As journalism goes digital, The Washington Post has worked to become a more tech-focused company. Today, the media company touts more than 1 mllion paid digital subscribers—and its goal is to continue to expand and retain its growing readership. To build interest and continue evolving beyond national politics, the company recently introduced The Lily, an online publication for millennial women. It also started Voraciously, a website that offers food recipes and cooking tips.
To help fuel its growth, The Washington Post integrated Amazon Pay into its website, allowing subscribers to pay with the credentials already stored in their Amazon account. By offering Amazon Pay, the company is giving its customers a speedier way to pay for its services. This, in turn, has increased the percentage of customers who complete their subscription purchases. “Our goal is to make the experience of signing up for a subscription as frictionless as possible—and that’s what Amazon Pay offers,” says Miki King, Vice President of Marketing for The Washington Post.

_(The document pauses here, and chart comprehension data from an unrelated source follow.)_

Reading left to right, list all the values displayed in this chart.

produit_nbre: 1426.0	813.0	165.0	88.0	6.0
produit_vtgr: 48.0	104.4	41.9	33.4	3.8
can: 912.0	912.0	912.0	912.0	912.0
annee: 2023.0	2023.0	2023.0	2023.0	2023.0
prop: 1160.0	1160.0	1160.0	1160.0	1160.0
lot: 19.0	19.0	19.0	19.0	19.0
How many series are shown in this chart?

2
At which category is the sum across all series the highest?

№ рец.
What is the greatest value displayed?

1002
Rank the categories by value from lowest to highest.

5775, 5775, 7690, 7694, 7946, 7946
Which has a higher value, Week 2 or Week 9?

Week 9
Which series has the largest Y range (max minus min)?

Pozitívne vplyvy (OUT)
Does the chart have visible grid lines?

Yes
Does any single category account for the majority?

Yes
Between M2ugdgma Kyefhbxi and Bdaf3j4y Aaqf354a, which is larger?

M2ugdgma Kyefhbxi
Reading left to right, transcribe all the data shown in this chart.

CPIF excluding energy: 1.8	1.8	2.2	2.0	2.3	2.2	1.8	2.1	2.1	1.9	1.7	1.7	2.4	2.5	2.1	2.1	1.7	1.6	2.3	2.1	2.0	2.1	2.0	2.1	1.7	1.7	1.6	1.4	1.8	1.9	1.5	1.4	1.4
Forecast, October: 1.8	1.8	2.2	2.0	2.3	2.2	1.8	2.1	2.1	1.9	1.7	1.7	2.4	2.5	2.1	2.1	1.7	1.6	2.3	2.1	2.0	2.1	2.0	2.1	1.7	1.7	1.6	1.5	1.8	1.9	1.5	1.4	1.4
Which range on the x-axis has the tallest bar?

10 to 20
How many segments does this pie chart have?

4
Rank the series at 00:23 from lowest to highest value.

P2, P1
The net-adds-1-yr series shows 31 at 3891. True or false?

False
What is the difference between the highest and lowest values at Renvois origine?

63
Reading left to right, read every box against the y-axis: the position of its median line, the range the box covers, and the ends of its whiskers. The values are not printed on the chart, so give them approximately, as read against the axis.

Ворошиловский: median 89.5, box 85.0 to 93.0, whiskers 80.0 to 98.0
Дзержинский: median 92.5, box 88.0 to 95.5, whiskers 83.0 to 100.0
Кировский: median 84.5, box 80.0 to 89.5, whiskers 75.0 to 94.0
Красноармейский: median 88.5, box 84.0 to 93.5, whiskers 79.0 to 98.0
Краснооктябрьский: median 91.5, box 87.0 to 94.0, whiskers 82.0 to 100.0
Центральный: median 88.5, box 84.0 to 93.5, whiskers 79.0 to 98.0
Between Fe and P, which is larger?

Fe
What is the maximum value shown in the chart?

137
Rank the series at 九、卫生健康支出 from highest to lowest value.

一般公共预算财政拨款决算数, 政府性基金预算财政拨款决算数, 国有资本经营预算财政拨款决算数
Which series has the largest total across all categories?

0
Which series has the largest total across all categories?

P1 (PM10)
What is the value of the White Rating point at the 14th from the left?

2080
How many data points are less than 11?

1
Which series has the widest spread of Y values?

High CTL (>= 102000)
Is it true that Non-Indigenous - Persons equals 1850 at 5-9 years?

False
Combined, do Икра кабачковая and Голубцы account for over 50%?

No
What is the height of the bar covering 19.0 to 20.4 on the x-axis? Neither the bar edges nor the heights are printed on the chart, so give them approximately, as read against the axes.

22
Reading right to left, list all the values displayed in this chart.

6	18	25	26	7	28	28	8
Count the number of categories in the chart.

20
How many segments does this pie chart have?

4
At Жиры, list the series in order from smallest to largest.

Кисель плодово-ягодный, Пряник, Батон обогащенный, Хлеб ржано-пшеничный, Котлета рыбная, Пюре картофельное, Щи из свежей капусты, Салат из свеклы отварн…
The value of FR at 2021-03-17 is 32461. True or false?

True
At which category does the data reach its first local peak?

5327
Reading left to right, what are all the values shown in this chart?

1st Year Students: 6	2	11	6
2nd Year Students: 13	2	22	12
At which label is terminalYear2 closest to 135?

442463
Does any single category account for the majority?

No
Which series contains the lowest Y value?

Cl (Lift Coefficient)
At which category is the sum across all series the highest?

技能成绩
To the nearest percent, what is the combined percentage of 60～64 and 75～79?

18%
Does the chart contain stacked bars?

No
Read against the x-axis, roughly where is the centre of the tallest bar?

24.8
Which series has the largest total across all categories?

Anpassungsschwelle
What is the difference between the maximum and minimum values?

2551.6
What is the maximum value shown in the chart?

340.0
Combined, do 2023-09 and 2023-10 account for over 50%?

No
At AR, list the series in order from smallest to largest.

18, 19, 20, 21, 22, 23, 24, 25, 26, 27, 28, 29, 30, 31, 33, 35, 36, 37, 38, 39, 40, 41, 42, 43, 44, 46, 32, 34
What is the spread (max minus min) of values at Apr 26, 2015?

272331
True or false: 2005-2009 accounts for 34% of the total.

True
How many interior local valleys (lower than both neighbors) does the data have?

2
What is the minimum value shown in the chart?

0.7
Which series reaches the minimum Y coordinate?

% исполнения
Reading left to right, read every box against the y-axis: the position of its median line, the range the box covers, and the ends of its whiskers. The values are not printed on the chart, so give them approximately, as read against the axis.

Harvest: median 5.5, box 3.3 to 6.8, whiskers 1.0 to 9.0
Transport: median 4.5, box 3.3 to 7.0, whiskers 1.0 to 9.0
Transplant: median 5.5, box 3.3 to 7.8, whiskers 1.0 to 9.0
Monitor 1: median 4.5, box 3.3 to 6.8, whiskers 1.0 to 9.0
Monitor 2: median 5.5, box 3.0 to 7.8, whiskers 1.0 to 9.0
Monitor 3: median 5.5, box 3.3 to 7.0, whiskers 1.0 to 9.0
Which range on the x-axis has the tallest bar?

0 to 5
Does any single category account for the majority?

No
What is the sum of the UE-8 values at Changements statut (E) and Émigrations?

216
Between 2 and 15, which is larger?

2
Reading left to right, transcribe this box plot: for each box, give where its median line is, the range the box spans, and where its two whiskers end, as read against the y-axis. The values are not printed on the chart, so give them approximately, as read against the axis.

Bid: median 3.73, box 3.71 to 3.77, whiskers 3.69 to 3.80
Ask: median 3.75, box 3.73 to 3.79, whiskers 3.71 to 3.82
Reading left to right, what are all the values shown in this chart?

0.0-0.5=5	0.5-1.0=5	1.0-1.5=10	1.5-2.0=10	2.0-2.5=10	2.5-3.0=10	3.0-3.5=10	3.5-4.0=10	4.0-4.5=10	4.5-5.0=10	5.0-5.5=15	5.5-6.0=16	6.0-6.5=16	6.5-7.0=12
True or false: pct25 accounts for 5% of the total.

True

Amazon has found that generally, customers who purchase their subscriptions with Amazon Pay can cheque out in under 30 seconds. On average, that’s 65% faster than other payment options—whether users subscribe from a laptop or a mobile device. Interestingly, the number of customers using Amazon Pay has increased over time from when the payment method was first introduced in 2014 to today.
Customers who use Amazon Pay have a high likelihood of completing their purchase. King believes this is because of the streamlined cheque out process that Amazon Pay offers. With Amazon Pay, it takes just three clicks to buy a subscription. Since adding Amazon Pay, The Washington Post has boosted overall conversions on its site.
Our goal is to make the experience of signing up for a subscription as frictionless as possible—and that’s what Amazon Pay offers.
― Miki King, VP of Marketing at The Washington Post
Another advantage of Amazon Pay has been low decline rates. Customers who sign up with Amazon Pay are declined just 2% of the time. One reason is Amazon Pay provides soft decline info in the decline response, which can be used to retry the purchase again at a later time to yield a successful payment. “There’s a lower incidence of declines with Amazon Pay, which ultimately means more subscriptions,” King says.
As The Washington Post continues to expand, King believes customer familiarity with Amazon Pay will help its regional reach—especially as the company introduces new brands. “I absolutely believe Amazon Pay will create more opportunities for us,” she says. “It’ll be a key offering as we continue to grow our subscriptions globally.”